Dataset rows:
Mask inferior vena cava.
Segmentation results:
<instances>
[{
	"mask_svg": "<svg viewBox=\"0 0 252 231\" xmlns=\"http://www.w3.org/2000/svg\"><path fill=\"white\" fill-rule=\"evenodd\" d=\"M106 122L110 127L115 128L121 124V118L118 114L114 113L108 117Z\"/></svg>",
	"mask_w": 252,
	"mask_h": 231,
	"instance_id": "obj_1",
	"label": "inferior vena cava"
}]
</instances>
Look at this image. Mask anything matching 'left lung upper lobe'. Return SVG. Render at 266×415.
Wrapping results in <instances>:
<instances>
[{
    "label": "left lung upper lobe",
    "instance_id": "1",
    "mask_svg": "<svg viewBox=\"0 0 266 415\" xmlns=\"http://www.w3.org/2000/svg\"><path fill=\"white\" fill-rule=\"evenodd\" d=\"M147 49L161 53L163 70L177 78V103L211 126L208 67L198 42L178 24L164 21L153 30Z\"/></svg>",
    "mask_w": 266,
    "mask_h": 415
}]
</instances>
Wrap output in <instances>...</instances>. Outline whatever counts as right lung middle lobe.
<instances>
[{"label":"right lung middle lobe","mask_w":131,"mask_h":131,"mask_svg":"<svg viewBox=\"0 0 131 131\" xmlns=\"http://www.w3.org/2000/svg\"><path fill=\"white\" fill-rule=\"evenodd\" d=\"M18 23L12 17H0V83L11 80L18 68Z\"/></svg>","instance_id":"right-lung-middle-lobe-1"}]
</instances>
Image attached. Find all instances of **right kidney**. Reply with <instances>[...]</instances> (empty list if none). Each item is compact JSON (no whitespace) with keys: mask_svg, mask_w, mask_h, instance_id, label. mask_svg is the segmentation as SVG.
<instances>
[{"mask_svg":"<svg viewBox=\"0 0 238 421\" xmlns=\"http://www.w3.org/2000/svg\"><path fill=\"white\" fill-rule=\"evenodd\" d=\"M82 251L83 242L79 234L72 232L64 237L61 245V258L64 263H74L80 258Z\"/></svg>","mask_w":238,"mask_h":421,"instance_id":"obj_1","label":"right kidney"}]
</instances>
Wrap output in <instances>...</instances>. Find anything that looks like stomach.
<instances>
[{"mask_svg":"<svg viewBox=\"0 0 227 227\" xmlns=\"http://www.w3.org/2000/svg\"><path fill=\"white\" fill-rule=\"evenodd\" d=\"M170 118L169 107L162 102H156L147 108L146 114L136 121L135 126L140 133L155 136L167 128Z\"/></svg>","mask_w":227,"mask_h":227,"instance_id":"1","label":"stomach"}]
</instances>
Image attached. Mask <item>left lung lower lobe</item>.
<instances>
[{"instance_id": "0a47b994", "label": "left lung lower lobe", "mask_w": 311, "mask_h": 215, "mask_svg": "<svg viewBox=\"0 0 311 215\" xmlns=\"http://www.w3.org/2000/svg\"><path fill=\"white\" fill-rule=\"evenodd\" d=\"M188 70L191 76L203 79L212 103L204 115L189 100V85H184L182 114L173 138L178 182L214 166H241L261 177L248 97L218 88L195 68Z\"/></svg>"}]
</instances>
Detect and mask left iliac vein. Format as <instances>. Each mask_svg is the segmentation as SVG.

→ Task requirements
Render every line of the data above as a Markdown table with the columns "Row" and "Line", numbering the rows and leaving out blank lines.

→ Result
| Row | Line |
|---|---|
| 1 | Mask inferior vena cava. |
| 2 | Segmentation results: |
| 3 | <instances> |
| 4 | [{ |
| 5 | 	"mask_svg": "<svg viewBox=\"0 0 252 231\" xmlns=\"http://www.w3.org/2000/svg\"><path fill=\"white\" fill-rule=\"evenodd\" d=\"M106 122L110 127L115 128L121 124V118L118 114L114 113L108 117Z\"/></svg>", |
| 6 | 	"mask_w": 252, |
| 7 | 	"mask_h": 231, |
| 8 | 	"instance_id": "obj_1", |
| 9 | 	"label": "inferior vena cava" |
| 10 | }] |
| 11 | </instances> |
| 12 | Look at this image. Mask anything matching 'left lung upper lobe'. Return SVG. Render at 266×415. |
| 13 | Wrapping results in <instances>: |
| 14 | <instances> |
| 15 | [{ |
| 16 |     "label": "left lung upper lobe", |
| 17 |     "instance_id": "1", |
| 18 |     "mask_svg": "<svg viewBox=\"0 0 266 415\" xmlns=\"http://www.w3.org/2000/svg\"><path fill=\"white\" fill-rule=\"evenodd\" d=\"M147 49L161 53L163 70L177 78V103L211 126L208 67L198 42L178 24L164 21L153 30Z\"/></svg>", |
| 19 |     "mask_w": 266, |
| 20 |     "mask_h": 415 |
| 21 | }] |
| 22 | </instances> |
| 23 | Wrap output in <instances>...</instances>. Outline whatever counts as right lung middle lobe. |
| 24 | <instances> |
| 25 | [{"label":"right lung middle lobe","mask_w":131,"mask_h":131,"mask_svg":"<svg viewBox=\"0 0 131 131\" xmlns=\"http://www.w3.org/2000/svg\"><path fill=\"white\" fill-rule=\"evenodd\" d=\"M18 23L12 17H0V83L11 80L18 68Z\"/></svg>","instance_id":"right-lung-middle-lobe-1"}] |
| 26 | </instances> |
| 27 | Image attached. Find all instances of **right kidney**. Reply with <instances>[...]</instances> (empty list if none). Each item is compact JSON (no whitespace) with keys: mask_svg, mask_w, mask_h, instance_id, label. mask_svg is the segmentation as SVG. |
| 28 | <instances> |
| 29 | [{"mask_svg":"<svg viewBox=\"0 0 238 421\" xmlns=\"http://www.w3.org/2000/svg\"><path fill=\"white\" fill-rule=\"evenodd\" d=\"M82 251L83 242L79 234L72 232L64 237L61 245V258L64 263H74L80 258Z\"/></svg>","mask_w":238,"mask_h":421,"instance_id":"obj_1","label":"right kidney"}] |
| 30 | </instances> |
| 31 | Wrap output in <instances>...</instances>. Find anything that looks like stomach. |
| 32 | <instances> |
| 33 | [{"mask_svg":"<svg viewBox=\"0 0 227 227\" xmlns=\"http://www.w3.org/2000/svg\"><path fill=\"white\" fill-rule=\"evenodd\" d=\"M170 118L169 107L162 102H156L147 108L146 114L136 121L135 126L140 133L155 136L167 128Z\"/></svg>","mask_w":227,"mask_h":227,"instance_id":"1","label":"stomach"}] |
| 34 | </instances> |
| 35 | Image attached. Mask <item>left lung lower lobe</item>. |
| 36 | <instances> |
| 37 | [{"instance_id": "0a47b994", "label": "left lung lower lobe", "mask_w": 311, "mask_h": 215, "mask_svg": "<svg viewBox=\"0 0 311 215\" xmlns=\"http://www.w3.org/2000/svg\"><path fill=\"white\" fill-rule=\"evenodd\" d=\"M188 70L191 76L203 79L212 103L204 115L189 100V85H184L182 114L173 138L178 182L214 166H241L261 177L248 97L218 88L195 68Z\"/></svg>"}] |
| 38 | </instances> |
| 39 | Detect and mask left iliac vein. Format as <instances>. Each mask_svg is the segmentation as SVG. |